“Olhos nos olhos, quero ver o que você diz. Quero ver como suporta me ver tão feliz…” (Chico Buarque)
Quando chegar o momento certo, você acordará e seu primeiro pensamento não será ele – surpreendentemente, não será ele até o fim do dia, pelo resto dos seus dias. Seus olhos não acordarão inchados e não terá o ímpeto de abrir a gaveta do criado-mudo para olhar a foto dele. Em seguida, pela primeira vez depois de muito tempo, você conseguirá sentir o calor do sol sobre sua pele – prestará atenção em si mesma.

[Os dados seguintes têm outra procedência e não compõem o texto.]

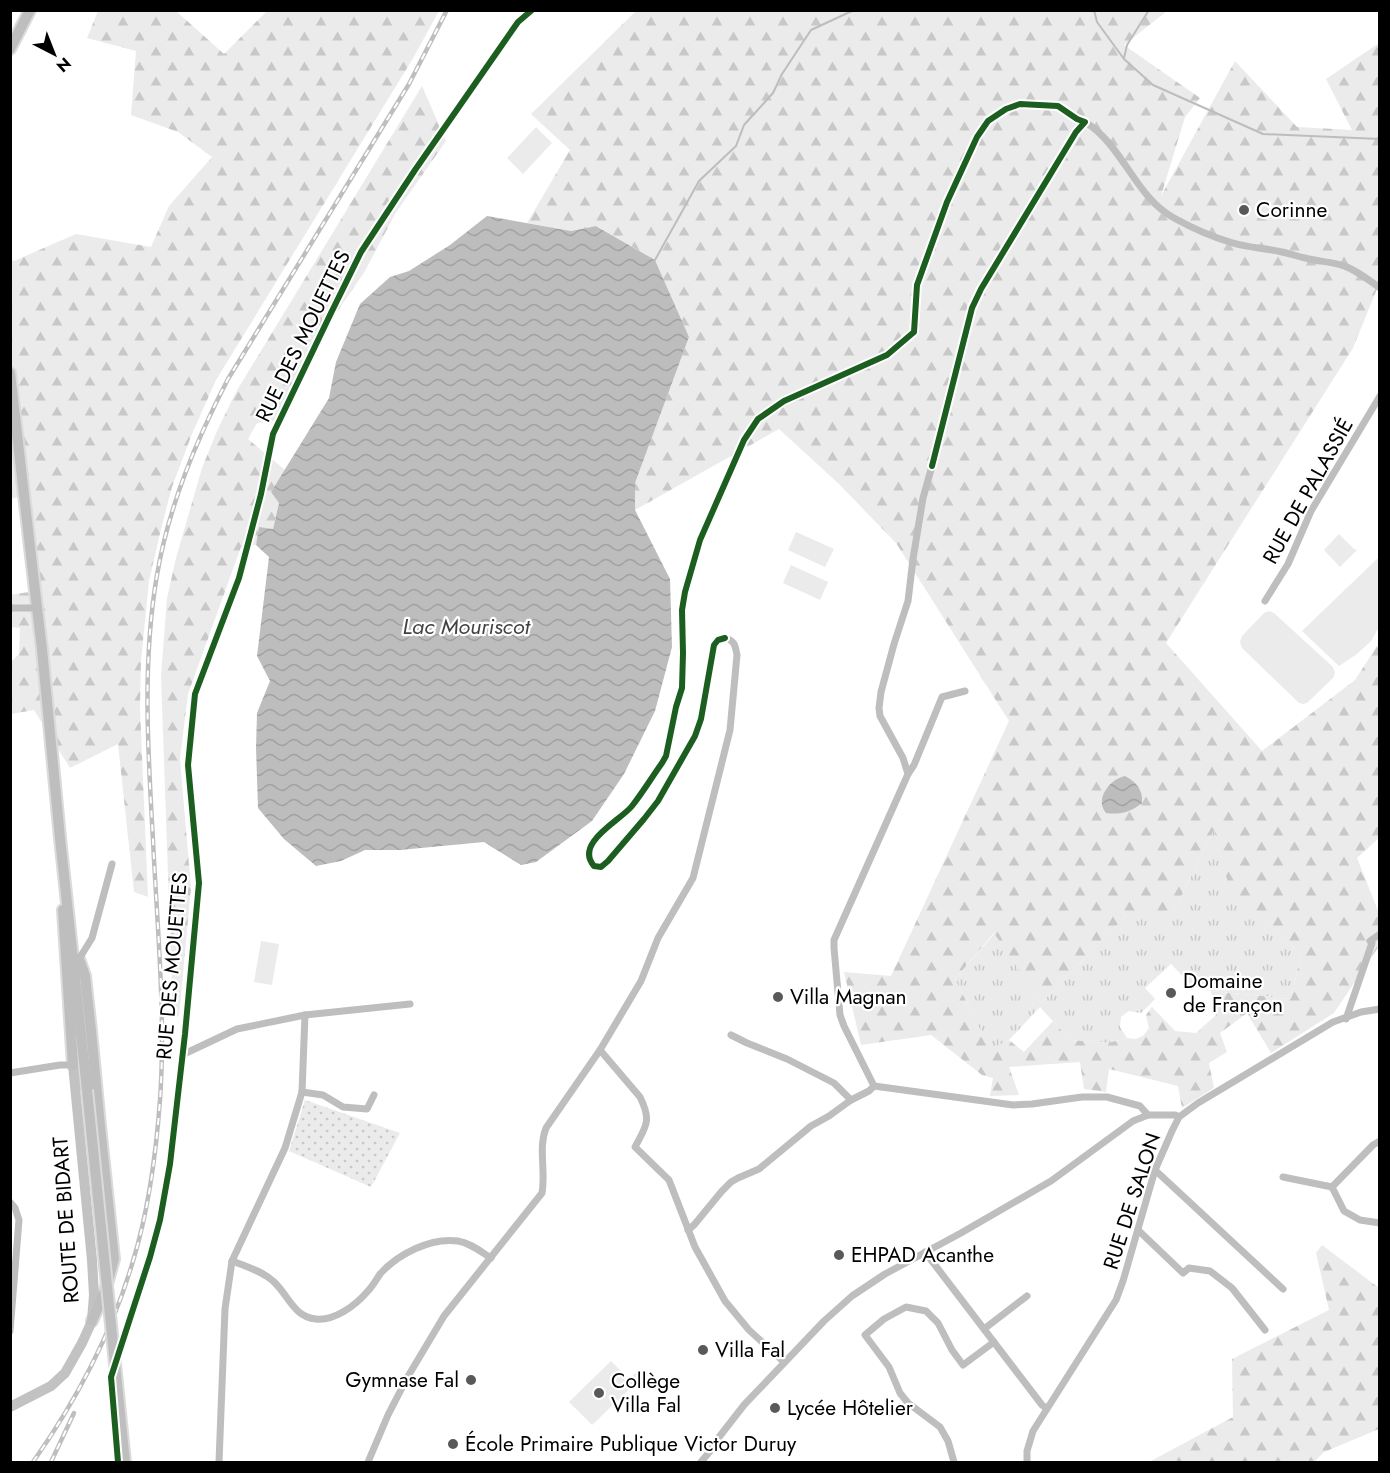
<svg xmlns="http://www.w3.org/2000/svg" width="1390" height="1473" viewBox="0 0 1390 1473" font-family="Jost,sans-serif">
<defs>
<pattern id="grass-tufts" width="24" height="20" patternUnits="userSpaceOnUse" patternTransform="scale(1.5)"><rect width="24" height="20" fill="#ebebeb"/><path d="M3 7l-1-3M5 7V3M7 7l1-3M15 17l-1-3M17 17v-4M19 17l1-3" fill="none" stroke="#c8c8c8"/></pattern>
<pattern id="forest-firs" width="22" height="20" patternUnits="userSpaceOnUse" patternTransform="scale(1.5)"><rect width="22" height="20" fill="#ebebeb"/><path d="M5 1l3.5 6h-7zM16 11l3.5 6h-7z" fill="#c8c8c8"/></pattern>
<pattern id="park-dots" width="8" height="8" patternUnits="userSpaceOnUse" patternTransform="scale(1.5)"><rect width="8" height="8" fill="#ebebeb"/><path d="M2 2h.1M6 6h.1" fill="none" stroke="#c8c8c8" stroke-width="1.8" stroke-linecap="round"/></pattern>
<pattern id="water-waves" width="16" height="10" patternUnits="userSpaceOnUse" patternTransform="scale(1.5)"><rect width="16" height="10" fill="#bdbdbd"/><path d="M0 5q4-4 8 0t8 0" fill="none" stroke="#a1a1a1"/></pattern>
</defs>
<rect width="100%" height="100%" fill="#fff"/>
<polygon fill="url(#grass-tufts)" points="1214,830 1231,890 1301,954 1291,999 1211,991 1192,986 1171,964 1145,988 1155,999 1141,1013 1129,1011 1121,1017 1120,1027 1127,1038 1108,1043 1070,1040 1040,1007 1009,1040 990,1050 955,979 995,933 1041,1003 1127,915 1172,915"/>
<g fill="url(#forest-firs)" fill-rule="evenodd">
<polygon points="98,11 176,11 224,54 267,11 439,11 412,60 216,380 192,434 172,487 161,529 149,581 141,661 140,708 148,897 134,892 118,744 70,768 34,710 11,714 11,662 19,654 20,628 11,627 10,595 29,592 19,497 11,499 11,259 14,261 76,234 151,247 169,206 212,157 178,132 131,115 136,51 87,38"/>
<path d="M636,11H1167L1124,45L1200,98L1185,117L1161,196L1235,61L1297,127L1352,130L1326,79L1379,43V284L1353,348L1166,643L1262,751L1355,680L1379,643V838L1357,858L1379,913V946L1334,1013L1271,1053L1247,1013L1220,1033L1227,1052L1209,1063L1214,1088L1182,1108L1178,1086L1109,1069L1106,1092L1084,1089L1080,1062L1009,1067L1019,1095L990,1096L993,1078L982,1075L931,1035L861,1045L844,972L891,976L1009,721L896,543L839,484L779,429L635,510V483L689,337L655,260L597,226L571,231L527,223L570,150L531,114ZM1214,830L1230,890L1301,954L1291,999L1211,991L1216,1015L1196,1033L1175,1031L1152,1007L1146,1015L1149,1028L1143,1036L1135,1039L1127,1038L1108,1043L1070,1040L1053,1021L1024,1052L1009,1040L990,1049L955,979L994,933L1041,1003L1127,915H1172Z"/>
<polygon points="422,86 446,141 395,214 365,271 307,356 276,421 257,423 248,439 285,470 271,492 279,503 273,529 259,528 256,545 241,547 188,694 180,759 191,888 179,1016 173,1017 161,676 167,598 176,558 202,468 217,431 236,392"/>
<polygon points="1322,1245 1379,1288 1379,1429 1324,1452 1314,1462 1149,1462 1233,1417 1232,1359 1329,1310 1316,1253"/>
</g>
<polygon fill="url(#park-dots)" points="305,1100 400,1133 371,1187 289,1151"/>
<g fill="#ebebeb">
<polygon points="536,127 552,143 523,174 507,158"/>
<polygon points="796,532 834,549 825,567 788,550"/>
<polygon points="1339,534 1354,549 1357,550 1340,567 1324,550"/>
<polygon points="1377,559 1380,560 1379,627 1371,641 1357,654 1339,666 1302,631"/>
<polygon points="791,565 828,582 820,600 783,583"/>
<polygon points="1269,611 1274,613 1333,667 1335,673 1333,678 1307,703 1303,704 1299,703 1242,648 1240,642 1242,636 1264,613"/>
<polygon points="261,941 279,944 272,985 254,982"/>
<polygon points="611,1361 629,1379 638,1371 643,1376 592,1425 569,1402"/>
</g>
<g fill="url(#water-waves)">
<polygon points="487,216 571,231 596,226 655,260 689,337 635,483 635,510 670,579 672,647 655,711 624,774 592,821 536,862 521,865 484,842 400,850 365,850 341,861 316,866 284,839 258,808 256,748 257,713 270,681 257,656 269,557 256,545 259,527 273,529 279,503 271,492 329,398 336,362 360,304 390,277 409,271 450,245"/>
<path d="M1125,776C1136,782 1143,789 1142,803C1131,812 1120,815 1106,813C1094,799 1110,779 1125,776Z"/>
</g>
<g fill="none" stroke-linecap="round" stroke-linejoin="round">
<g stroke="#bdbdbd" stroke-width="2">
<polyline points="1094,10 1097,22 1124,59 1153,85 1263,134 1380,139"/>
<polyline points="1124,58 1127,45 1149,10"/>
<polyline points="655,260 699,181 736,146 744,125 773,93 782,74 811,30 854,10"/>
</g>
<defs>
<g id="primary">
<polyline points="10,49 30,10"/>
<polyline points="10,373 37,608 42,649 60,838 87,1090"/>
<polyline points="63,910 73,1065"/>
<polyline points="79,959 85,976 91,1031 100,1126 114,1259 105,1291 92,1321"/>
</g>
</defs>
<use href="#primary" stroke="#dbdbdb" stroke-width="14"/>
<g stroke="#bebebe" stroke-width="7">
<path d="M1085,122C1123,145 1135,197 1174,218C1192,228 1212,237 1233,243C1249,248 1266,248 1282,252C1291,254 1300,257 1309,259C1322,262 1337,262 1349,268C1360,273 1370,281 1380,288"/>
<polyline points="1265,601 1288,564 1311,511 1380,396"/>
<polyline points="10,608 37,608"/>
<polyline points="908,774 914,765 942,697 965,691"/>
<polyline points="79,959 92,938 112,864"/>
<polyline points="1346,1019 1372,943 1370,941 1380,934"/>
<polyline points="731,1035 747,1043 787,1059 834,1083 851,1100"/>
<path d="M600,1050L640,1097C652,1121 646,1126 635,1147L669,1180L695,1247L725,1301L749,1330L784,1362"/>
<polyline points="182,1055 237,1029 305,1015 410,1004"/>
<polyline points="10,1073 60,1065 73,1065"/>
<polyline points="874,1086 1013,1105 1032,1104 1082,1097 1107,1097 1140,1106 1148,1115"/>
<polyline points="302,1092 323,1095 343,1107 367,1109 374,1095"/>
<polyline points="1155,1170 1283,1289"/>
<polyline points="1283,1177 1332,1187"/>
<polyline points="1332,1187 1373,1145 1380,1141"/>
<polyline points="1332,1187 1344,1211 1360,1220 1380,1223"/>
<polyline points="10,1202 15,1208 19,1220 10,1331"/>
<polyline points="688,1230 694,1225 722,1191 731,1182 738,1178 759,1169 811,1126 829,1116 851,1100 869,1091 874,1086 844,1026 840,1015 834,948 834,940 908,774 903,758 880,716 879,708 881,692 894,644 908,601 913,559 923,498 932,466"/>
<polyline points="1138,1230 1183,1273 1189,1268 1210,1271 1232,1288 1265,1330"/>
<polyline points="925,1252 1042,1405 1046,1408"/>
<path d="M232,1261C245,1266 262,1271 273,1281C288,1294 293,1317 316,1319C334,1321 355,1306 367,1292C372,1287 376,1280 380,1274C398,1254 431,1237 458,1241C470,1243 480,1251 491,1258"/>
<polyline points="984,1329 1027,1296"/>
<polyline points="117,1360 150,1257 160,1220 170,1164 185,1034 199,883 188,765 195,694 239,578 261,494 273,434 361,252 415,170 518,22 532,10"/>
<polyline points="112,1382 118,1462"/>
<polyline points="219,1462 225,1309 232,1261 285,1148 302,1092 305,1015"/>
<path d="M368,1462L388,1415L407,1378L444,1316L542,1193C546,1171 538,1148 546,1128L600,1050L641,981L658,938L693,878L730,730L737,655C735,645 735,641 725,638"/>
<polyline points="701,1462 711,1450 716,1441 744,1405 824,1321 852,1296 885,1274 961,1233 1051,1181 1133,1121 1148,1115 1175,1115 1179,1117"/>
<polyline points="954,1462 948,1441 940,1427 908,1403 900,1393 889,1367 865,1335 884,1319 906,1307 926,1311 938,1323 952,1350 963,1365 994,1342"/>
<polyline points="1027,1462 1027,1451 1033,1431 1116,1300 1123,1281 1155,1170 1172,1131 1179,1117 1198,1103 1333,1022 1361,1012 1380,1009"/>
</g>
<polyline stroke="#c2c2c2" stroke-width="10" points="10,1407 51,1386 65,1373 82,1343 92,1321 94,1295 92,1260 73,1065"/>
<use href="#primary" stroke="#bebebe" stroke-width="10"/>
<defs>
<g id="rail">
<path d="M33,1462C76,1401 112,1333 133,1261C149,1209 156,1154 160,1100C166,1015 157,925 153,840C148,752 142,662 157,575C169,505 196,441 228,379L409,84L447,10"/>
<polyline points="51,1462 74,1413"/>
</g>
</defs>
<use href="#rail" stroke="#bebebe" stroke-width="4.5"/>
<use href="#rail" stroke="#fff" stroke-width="2" stroke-dasharray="7" stroke-linecap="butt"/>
<defs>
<polyline id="primary-bridge" points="87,1090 125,1462"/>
</defs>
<use href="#primary-bridge" stroke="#dbdbdb" stroke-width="14" stroke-linecap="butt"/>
<use href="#primary-bridge" stroke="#bebebe" stroke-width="10"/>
<defs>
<g id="cycleway">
<path d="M725,638L718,640L714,645L701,719L695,736L658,801L644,819L608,861L601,867L594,866C574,843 620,821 632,806C643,792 652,777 662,763L666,756L676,707L682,688L683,653L682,610L685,592L700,540L744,440L758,419L784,401L887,355L914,332L917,285L947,202L977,137L988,121L1006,109L1020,104L1058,106L1077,119L1085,122L1076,132L981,289L972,308L932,466"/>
<polyline points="118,1462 111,1377 150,1257 160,1220 170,1164 185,1034 199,883 188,765 195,694 239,578 261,494 273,434 331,313 361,252 415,170 518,22 532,10"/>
</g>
</defs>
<use href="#cycleway" stroke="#fff" stroke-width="10"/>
<use href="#cycleway" stroke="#1b5e20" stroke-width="6"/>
</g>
<g fill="#595959" stroke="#fff" stroke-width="2">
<circle cx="1244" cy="210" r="6"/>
<circle cx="1171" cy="993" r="6"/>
<circle cx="778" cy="997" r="6"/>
<circle cx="839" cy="1255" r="6"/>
<circle cx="703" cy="1350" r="6"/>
<circle cx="471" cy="1380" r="6"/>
<circle cx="599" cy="1393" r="6"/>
<circle cx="775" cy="1408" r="6"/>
<circle cx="453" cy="1444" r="6"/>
</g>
<g text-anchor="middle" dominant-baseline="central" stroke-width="4.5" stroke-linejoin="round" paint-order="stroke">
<g font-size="21" fill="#000" stroke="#fff" text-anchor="start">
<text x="1256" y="210">Corinne</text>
<text x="1183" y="981">Domaine<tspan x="1183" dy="24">de Françon</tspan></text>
<text x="790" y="997">Villa Magnan</text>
<text x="851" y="1255">EHPAD Acanthe</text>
<text x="715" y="1350">Villa Fal</text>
<text x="459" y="1380" text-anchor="end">Gymnase Fal</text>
<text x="611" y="1381">Collège<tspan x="611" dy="24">Villa Fal</tspan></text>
<text x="787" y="1408">Lycée Hôtelier</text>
<text x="465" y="1444">École Primaire Publique Victor Duruy</text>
</g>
<g font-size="21" fill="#000" stroke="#fff">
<text transform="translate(303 336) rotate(-64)">RUE DES MOUETTES</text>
<text transform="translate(1308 491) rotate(-61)">RUE DE PALASSIÉ</text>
<text transform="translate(172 966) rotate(-85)">RUE DES MOUETTES</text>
<text transform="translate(1132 1201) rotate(-72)">RUE DE SALON</text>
<text transform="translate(66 1220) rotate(-94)">ROUTE DE BIDART</text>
</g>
<g font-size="22" font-style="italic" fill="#424242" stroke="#fff">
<text x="466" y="626">Lac Mouriscot</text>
</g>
</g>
<rect width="1390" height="1473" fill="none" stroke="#000000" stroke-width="24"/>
<g transform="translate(54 54) rotate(138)" stroke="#ffffff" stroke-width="4.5" paint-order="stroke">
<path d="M0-4.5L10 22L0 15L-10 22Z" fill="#000000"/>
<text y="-9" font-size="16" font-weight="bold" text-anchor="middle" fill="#000000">N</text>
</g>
</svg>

Ao sair da cama, você fará questão de colocar primeiramente o pé direito no chão e, ensaiando uma coreografia, irá se dirigir ao banheiro cantarolando uma música antiga, não sem antes parar em frente ao espelho, do qual tanto fugira nos últimos tempos. Segura de si, voltará a se achar bonita, a gostar do reflexo que vê – terá então retomado a jornada ao encontro de si mesma, de quem havia se perdido.
Em seguida, você vai se sentar à mesa do café e olhará sorrindo nos olhos de sua mãe, que, espantada, constatará que a filha, daquela vez, tinha realmente acordado e saído inteira da cama. Conversarão sobre banalidades e até falarão da vida alheia, maldosamente, rindo juntas, com cumplicidade sincera. Apesar do nó na garganta, sua mãe será forte o bastante para não deixar transbordar em lágrimas toda a felicidade que mal conseguirá conter dentro de si.
Chegando ao trabalho, você sustentará o olhar, cumprimentará os colegas com voz viva e eles poderão enfim sentir sua presença. O tempo não se arrastará, suas tarefas não a chatearão e conseguirá prender a atenção ao que é útil. Você voltará a ser gentil, a perceber-se como parte de um todo, até mesmo rirá quando derramar café na calça nova. À hora do almoço, sentirá fome de fato, quererá comida de verdade e sentirá os sabores dos alimentos, como há muito já esquecera.